Coming from a textual world, coming from SIL implementing that textual 
world in real world, using Unicode character set, etc. you are more text 
oriented. But today do you think SIL would proceed the same way? They would 
use recorders everywhere, speech analyser, synthetic voice may be, etc. 
Obviously text gives a solid framework. But just to start with. It was OK 
with ISO 639-1 and -2. Probably much more complex with ISO 639-3. Quite out 
of most of context with ISO 639-6.

This is why it is urgent to have a strong stable framework to make sure 
that all the converging descriptions of attributes, which are themselves 
related to other converging attributes in many other areas, fall into a 
stable structured framework. The only one we have today is ISO 11179. I do 
not necessarily like all of it, and it is quite complex and unfinished. But 
I thing we are better off sharing the same problems as everyone else 
(including major Gov Administration all over the world, with budget to 
correct mistakes) than inventing our own and possibly leading to confusion 
or to major delays.

When this list approves a tag (since it wants to discuss them, not to 
advise them) it has absolutely no idea of what the implications can be ten 
years from now and where.

> > Due to the impact of ISO documents in the langtag registration process
>and
> > of their parallel evolution agreed by everyone (even if the nature of
>the
> > evolution may be different depending on the person) it is advisable to
> > read
> > ISO 639-1, -2, the drafts of -3, -4, -5, -6 you might find, ISO 15924
>and
> > ISO 3166. For those wanting to understand the possible future
>conflicts
> > concerning the registrations discussed here they should consult ISO
>11179
> > (scalability, updates, nature of the documented information, etc.).
>
>It certainly isn't a bad idea to be familiar with the 639, 15924 and
>3166 standards. For 639, there's no particular point going looking for
>parts 4, 5 or 6 at this time since there isn't a complete working draft
>of any of them, and there is no immediate plan to have any of them
>impinge on RFC 3066 or some successor thereof.

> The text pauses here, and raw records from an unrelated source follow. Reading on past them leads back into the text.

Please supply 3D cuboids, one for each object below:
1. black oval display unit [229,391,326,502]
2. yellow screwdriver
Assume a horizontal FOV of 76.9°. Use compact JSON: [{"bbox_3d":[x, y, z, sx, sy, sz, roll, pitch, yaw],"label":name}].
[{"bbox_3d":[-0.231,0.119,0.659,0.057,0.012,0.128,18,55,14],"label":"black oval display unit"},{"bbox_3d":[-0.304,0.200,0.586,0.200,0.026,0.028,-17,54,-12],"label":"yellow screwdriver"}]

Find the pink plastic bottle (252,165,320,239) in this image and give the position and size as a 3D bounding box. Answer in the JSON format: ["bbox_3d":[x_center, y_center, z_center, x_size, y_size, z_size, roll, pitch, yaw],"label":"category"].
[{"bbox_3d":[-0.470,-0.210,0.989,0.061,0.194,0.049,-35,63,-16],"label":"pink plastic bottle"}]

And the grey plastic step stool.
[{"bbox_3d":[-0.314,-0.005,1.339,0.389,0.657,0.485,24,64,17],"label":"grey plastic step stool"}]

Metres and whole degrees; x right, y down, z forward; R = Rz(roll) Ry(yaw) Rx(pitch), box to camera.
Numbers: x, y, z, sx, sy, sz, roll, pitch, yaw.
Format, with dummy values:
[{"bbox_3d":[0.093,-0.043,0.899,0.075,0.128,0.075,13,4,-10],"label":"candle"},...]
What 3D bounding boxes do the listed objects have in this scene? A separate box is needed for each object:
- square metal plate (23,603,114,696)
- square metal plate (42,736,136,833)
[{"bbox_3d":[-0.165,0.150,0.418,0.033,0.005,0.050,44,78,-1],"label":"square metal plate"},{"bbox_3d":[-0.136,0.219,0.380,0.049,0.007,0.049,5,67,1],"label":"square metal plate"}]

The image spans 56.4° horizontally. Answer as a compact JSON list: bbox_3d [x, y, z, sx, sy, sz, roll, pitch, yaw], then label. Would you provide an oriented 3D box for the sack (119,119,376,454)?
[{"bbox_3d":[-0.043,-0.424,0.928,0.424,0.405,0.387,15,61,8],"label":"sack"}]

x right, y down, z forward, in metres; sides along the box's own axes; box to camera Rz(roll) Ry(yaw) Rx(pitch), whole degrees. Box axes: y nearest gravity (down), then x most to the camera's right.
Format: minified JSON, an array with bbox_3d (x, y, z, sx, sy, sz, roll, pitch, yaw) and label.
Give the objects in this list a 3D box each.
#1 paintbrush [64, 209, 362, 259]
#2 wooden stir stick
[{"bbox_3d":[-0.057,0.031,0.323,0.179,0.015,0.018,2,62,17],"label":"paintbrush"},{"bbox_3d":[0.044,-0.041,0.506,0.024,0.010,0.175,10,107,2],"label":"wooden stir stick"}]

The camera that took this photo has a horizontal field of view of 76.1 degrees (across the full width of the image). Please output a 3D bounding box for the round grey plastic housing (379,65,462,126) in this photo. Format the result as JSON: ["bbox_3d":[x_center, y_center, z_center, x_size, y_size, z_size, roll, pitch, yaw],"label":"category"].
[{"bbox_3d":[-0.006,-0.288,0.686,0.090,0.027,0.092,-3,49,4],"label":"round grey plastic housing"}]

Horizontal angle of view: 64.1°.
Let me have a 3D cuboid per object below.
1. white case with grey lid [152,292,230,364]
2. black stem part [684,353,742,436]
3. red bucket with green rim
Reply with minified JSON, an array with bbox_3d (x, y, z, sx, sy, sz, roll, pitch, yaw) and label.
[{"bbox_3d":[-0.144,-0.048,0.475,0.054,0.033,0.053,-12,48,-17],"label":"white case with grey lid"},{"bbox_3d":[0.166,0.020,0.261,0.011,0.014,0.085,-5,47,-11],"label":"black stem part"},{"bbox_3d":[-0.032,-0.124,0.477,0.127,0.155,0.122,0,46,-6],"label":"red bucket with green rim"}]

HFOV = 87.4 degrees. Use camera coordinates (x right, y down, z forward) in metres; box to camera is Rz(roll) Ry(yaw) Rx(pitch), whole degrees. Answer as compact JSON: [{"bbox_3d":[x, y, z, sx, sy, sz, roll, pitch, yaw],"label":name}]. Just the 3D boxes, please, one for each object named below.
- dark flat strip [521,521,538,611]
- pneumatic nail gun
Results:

I accept that (with the restriction above) in the narrow point of view of 
registering "xxx" or "i-xxx" tags for RFC 3066. I disagree about the Draft 
and successors. ISO 639-3 will obey to ISO 639-4 rules (or you will delay 
ISO 639-3). A retrofit which can be acceptable at ISO 639-3 concept layer, 
may not be acceptable at IANA layer. I also want to point out that our 
experimentation - which takes 4, 5, 6 into account - shows that their work 
address currently well identified needs. What Karen describes shows in 
addition that she needs for her own standardisation process to build on 
them (this work will obviously be contingent to the final documents as they 
are published. But this is true for every standard which may have a further 
revision).

>ISO 11179 takes rather a deeper level of interest and commitment. It's a
>six-part compendium on metadata elements and registries and metamodels
>for metadata elements. The IANA registry for language tags which is the
>focus of this list has never been considered an implementation of this
>ISO standard, and knowledge of this ISO standard is not a prerequisite
>to making useful contributions to the work of this list. Familiarity
>with ISO 11179 certainly wouldn't get in the way of contributing to this
>list -- unless one begins to behave as though others on this list are or
>ought to be familiar with it as well.

Correct. But responsible participation to the debate of this list calls for 
participants to understand that their propositions (again I regret that way 
of understanding the role of this list) may have an impact on a large 
number of registries made collateral to the ISO tables they consider, due 
to ISO 11179. I do not want to tell my story again, but should I have 
better thought about the implications of our 1984 consensus which permitted 
RFC 920 and the whole naming, and have added the numeric addressing in the 
agreement we would all be IPv6 for ten years. It is behaving in a 
responsible manner to try to have a reasonable understanding the possible 
implications of what one does.

I submit that a reasonable understanding is to know that this exists and 
that this may have an impact, and banning these consideration a mistake. 
When you write a Draft, you are not necessarily an expert in Security. Yet 
the Security section helps you remembering that there are security aspects 
to what you specify. Your short description is a beginning, but people 
should also be aware that their own registry is qualified (even if it is 
not subject to) by ISO 11179 and tat the internationally understood terms 
relating to registries are defined there. That issues like versionning and 
update are documented there: disputing/mending ISO 3166 updates outside of 
ISO 111790 context is therefore a dead-end for the result to stay 
consistent with the tables, libraries, caches, locales as far as they are 
ISO consistent.

jfc